After a study of this record, it is our conclusion that the findings of the Chancellor *893 are amply supported by the evidence, and that the decretal portion of his decree correctly applied the governing legal principles to the facts found.
It is not uncommon for title insurance policies to contain clauses excluding or excepting from coverage "defects, liens, encumbrances, or adverse claims against the title as insured, or other matters" when such defects are created, suffered, agreed to or assumed by the insured, and are known to the insured at the date of the policy, but are not shown by the public records, nor disclosed to the insurer by the insured in writing.
Such limiting conditions are not unreasonable, are set forth in clear and unambiguous language, and have been recognized repeatedly. Lawyers Title Ins. Corp. v. Research Loan and Investment Corp., 8 Cir., 361 F.2d 764; Alabama Title and Trust Co. v. Millsap, 5 Cir., 71 F.2d 518. Such exceptions and limiting provisions either in the language of the present policy, or in language of similar import, have been held effective because of the misconduct of the insured in Hansen v. Western Title Ins.

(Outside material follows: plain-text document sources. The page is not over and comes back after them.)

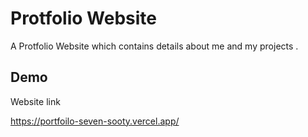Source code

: 
# Protfolio Website

A Protfolio Website which contains details about me and my projects .


## Demo
Website link

https://portfoilo-seven-sooty.vercel.app/

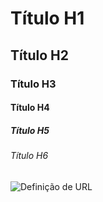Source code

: # Título H1
## Título H2
### Título H3
#### Título H4
##### Título H5
###### Título H6

![Definição de URL](https://files.tecnoblog.net/wp-content/uploads/2022/04/o-que-e-url-destaque-1060x596.png)

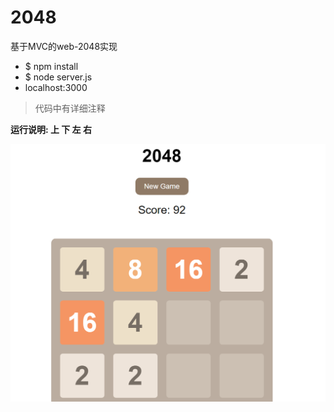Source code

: # 2048
基于MVC的web-2048实现

* $ npm install
* $ node server.js
* localhost:3000
> 代码中有详细注释

**运行说明:  上 下 左 右**

![运行截图](https://github.com/XiaohuiSu/2048/blob/master/images/%E8%BF%90%E8%A1%8C.PNG)

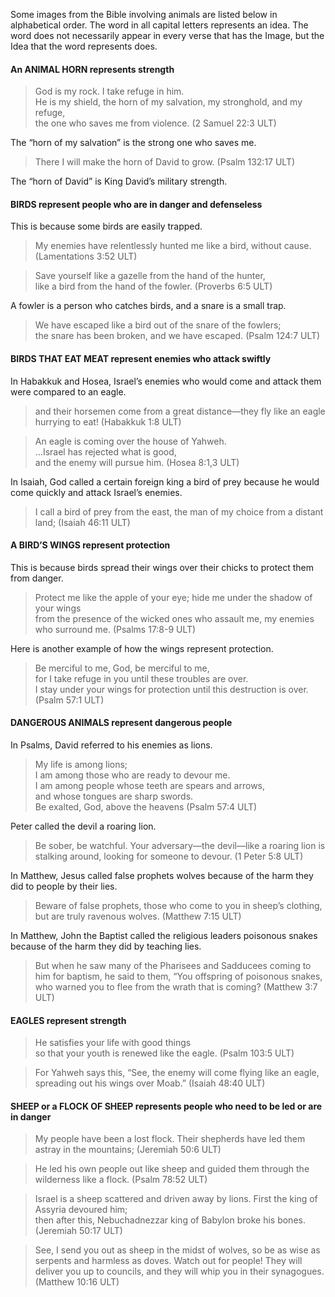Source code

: 
Some images from the Bible involving animals are listed below in alphabetical order. The word in all capital letters represents an idea. The word does not necessarily appear in every verse that has the Image, but the Idea that the word represents does.


#### An ANIMAL HORN represents strength

> God is my rock. I take refuge in him.  
> He is my shield, the horn of my salvation, my stronghold, and my refuge,  
> the one who saves me from violence. (2 Samuel 22:3 ULT)

The “horn of my salvation” is the strong one who saves me.

> There I will make the horn of David to grow. (Psalm 132:17 ULT)

The “horn of David” is King David’s military strength.

#### BIRDS represent people who are in danger and defenseless

This is because some birds are easily trapped.

> My enemies have relentlessly hunted me like a bird, without cause. (Lamentations 3:52 ULT)
  
> Save yourself like a gazelle from the hand of the hunter,  
> like a bird from the hand of the fowler. (Proverbs 6:5 ULT)

A fowler is a person who catches birds, and a snare is a small trap.

> We have escaped like a bird out of the snare of the fowlers;  
> the snare has been broken, and we have escaped. (Psalm 124:7 ULT)

#### BIRDS THAT EAT MEAT represent enemies who attack swiftly

In Habakkuk  and Hosea, Israel’s enemies who would come and attack them were compared to an eagle.
> and their horsemen come from a great distance—they fly like an eagle hurrying to eat! (Habakkuk 1:8 ULT)  
  
> An eagle is coming over the house of Yahweh.  
> …Israel has rejected what is good,  
> and the enemy will pursue him. (Hosea 8:1,3 ULT)

In Isaiah, God called a certain foreign king a bird of prey because he would come quickly and attack Israel’s enemies.
> I call a bird of prey from the east, the man of my choice from a distant land; (Isaiah 46:11 ULT)

#### A BIRD’S WINGS represent protection

This is because birds spread their wings over their chicks to protect them from danger.
> Protect me like the apple of your eye; hide me under the shadow of your wings  
> from the presence of the wicked ones who assault me, my enemies who surround me. (Psalms 17:8-9 ULT)

Here is another example of how the wings represent protection.
> Be merciful to me, God, be merciful to me,  
> for I take refuge in you until these troubles are over.  
> I stay under your wings for protection until this destruction is over.  (Psalm 57:1 ULT)

#### DANGEROUS ANIMALS represent dangerous people

In Psalms, David referred to his enemies as lions.
> My life is among lions;  
> I am among those who are ready to devour me.  
> I am among people whose teeth are spears and arrows,  
> and whose tongues are sharp swords.  
> Be exalted, God, above the heavens (Psalm 57:4 ULT)

Peter called the devil a roaring lion.
> Be sober, be watchful. Your adversary—the devil—like a roaring lion is stalking around, looking for someone to devour. (1 Peter 5:8 ULT)

In Matthew, Jesus called false prophets wolves because of the harm they did to people by their lies.
> Beware of false prophets, those who come to you in sheep’s clothing, but are truly ravenous wolves. (Matthew 7:15 ULT)

In Matthew, John the Baptist called the religious leaders poisonous snakes because of the harm they did by teaching lies.
> But when he saw many of the Pharisees and Sadducees coming to him for baptism, he said to them, “You offspring of poisonous snakes, who warned you to flee from the wrath that is coming? (Matthew 3:7 ULT)

#### EAGLES represent strength

> He satisfies your life with good things  
> so that your youth is renewed like the eagle. (Psalm 103:5 ULT)


> For Yahweh says this, “See, the enemy will come flying like an eagle, spreading out his wings over Moab.”  (Isaiah 48:40 ULT)  


#### SHEEP or a FLOCK OF SHEEP represents people who need to be led or are in danger

> My people have been a lost flock. Their shepherds have led them astray in the mountains; (Jeremiah 50:6 ULT)
  
> He led his own people out like sheep and guided them through the wilderness like a flock. (Psalm 78:52 ULT)  
  
> Israel is a sheep scattered and driven away by lions. First the king of Assyria devoured him;  
> then after this, Nebuchadnezzar king of Babylon broke his bones. (Jeremiah 50:17 ULT)


> See, I send you out as sheep in the midst of wolves, so be as wise as serpents and harmless as doves. Watch out for people! They will deliver you up to councils, and they will whip you in their synagogues. (Matthew 10:16 ULT)  
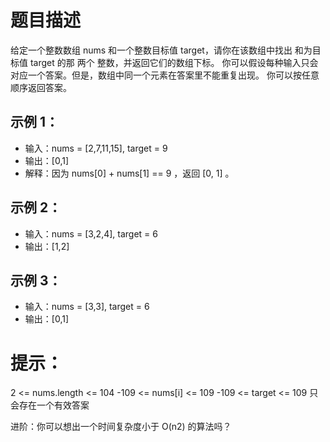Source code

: # 题目描述

给定一个整数数组 nums 和一个整数目标值 target，请你在该数组中找出 和为目标值
target 的那 两个 整数，并返回它们的数组下标。
你可以假设每种输入只会对应一个答案。但是，数组中同一个元素在答案里不能重复出现。
你可以按任意顺序返回答案。

## 示例 1：

- 输入：nums = [2,7,11,15], target = 9
- 输出：[0,1]
- 解释：因为 nums[0] + nums[1] == 9 ，返回 [0, 1] 。

## 示例 2：

- 输入：nums = [3,2,4], target = 6
- 输出：[1,2]

## 示例 3：

- 输入：nums = [3,3], target = 6
- 输出：[0,1]

# 提示：

2 <= nums.length <= 104
-109 <= nums[i] <= 109
-109 <= target <= 109
只会存在一个有效答案

进阶：你可以想出一个时间复杂度小于 O(n2) 的算法吗？
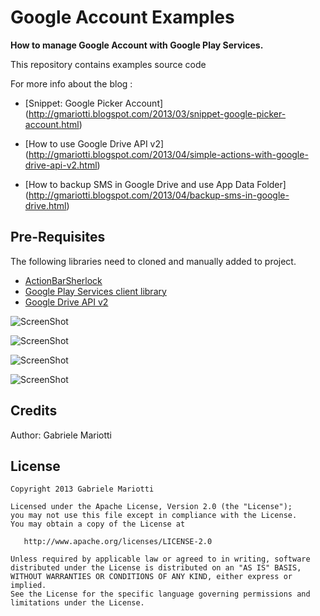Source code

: # Google Account Examples

**How to manage Google Account with Google Play Services.**

This repository contains examples source code

For more info about the blog : 
* [Snippet: Google Picker Account] (http://gmariotti.blogspot.com/2013/03/snippet-google-picker-account.html)

* [How to use Google Drive API v2] (http://gmariotti.blogspot.com/2013/04/simple-actions-with-google-drive-api-v2.html)

* [How to backup SMS in Google Drive and use App Data Folder] (http://gmariotti.blogspot.com/2013/04/backup-sms-in-google-drive.html)

## Pre-Requisites

The following libraries need to cloned and manually added to project.

 * [ActionBarSherlock](https://github.com/JakeWharton/ActionBarSherlock)
 * [Google Play Services client library](http://developer.android.com/google/play-services/setup.html)
 * [Google Drive API v2](https://developers.google.com/drive/quickstart-android)

![ScreenShot](https://github.com/gabrielemariotti/androiddev/raw/master/GoogleAccount/Main.gif)
 
![ScreenShot](https://github.com/gabrielemariotti/androiddev/raw/master/GoogleAccount/account.gif)

![ScreenShot](https://github.com/gabrielemariotti/androiddev/raw/master/GoogleAccount/auth1.gif)

![ScreenShot](https://github.com/gabrielemariotti/androiddev/raw/master/GoogleAccount/manageapp.png)

Credits
-------

Author: Gabriele Mariotti

License
-------

    Copyright 2013 Gabriele Mariotti

    Licensed under the Apache License, Version 2.0 (the "License");
    you may not use this file except in compliance with the License.
    You may obtain a copy of the License at

       http://www.apache.org/licenses/LICENSE-2.0

    Unless required by applicable law or agreed to in writing, software
    distributed under the License is distributed on an "AS IS" BASIS,
    WITHOUT WARRANTIES OR CONDITIONS OF ANY KIND, either express or implied.
    See the License for the specific language governing permissions and
    limitations under the License.
    
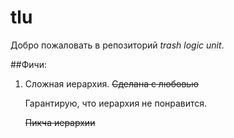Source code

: # tlu

Добро пожаловать в репозиторий *trash logic unit*.

##Фичи:

1.  Сложная иерархия. ~~Сделана с любовью~~

    Гарантирую, что иерархия не понравится.

    ~~Пикча иерархии~~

Co., 220 Cal. App. 2d 531, 33 Cal. Rptr. 668, 98 A.L.R.2d 520; First National Bank and Trust Co. v. New York Title Ins. Co., 171 Misc. 854, 12 N.Y.S.2d 703; Rosenblatt v. Louisville Title Co., 218 Ky. 714, 292 S.W. 333; Feldman v. Urban Commercial, Inc., 78 N.J.Super. 520, 189 A.2d 467; Brick Realty Co. v. Guarantee and Trust Co., 161 Misc. 296, 291 N.Y.S. 637. See also annotation in 98 A.L.R.2d pp. 527 et seq.
Appellant's assignments of error 1, 2, and 3, are all to the effect that the lower court erred in decreeing that appellant's loss was not a loss against which the appellant was insured by title policy. We find no merit in these assignments.
Appellant's assignment of error 4 is to the effect that the court erred in decreeing that the appellant (Mrs. Conway) was not entitled to relief prayed for in her cross bill filed in the equity proceedings.
Essentially, the cross bill is merely a suit on the policy here sued on, and prays that the court find and decree that Title Insurance Company is liable under the policy, and further prays that damages be awarded the cross complainant in the amount of $60,000.00.
Relief under the cross bill would be dependent upon the insured (Mrs. Conway) being afforded coverage under the title policy; if there was no coverage, then the relief sought in the cross bill must of necessity fail.
HEFLIN, C. J., and MERRILL, MADDOX, and FAULKNER, JJ., concur.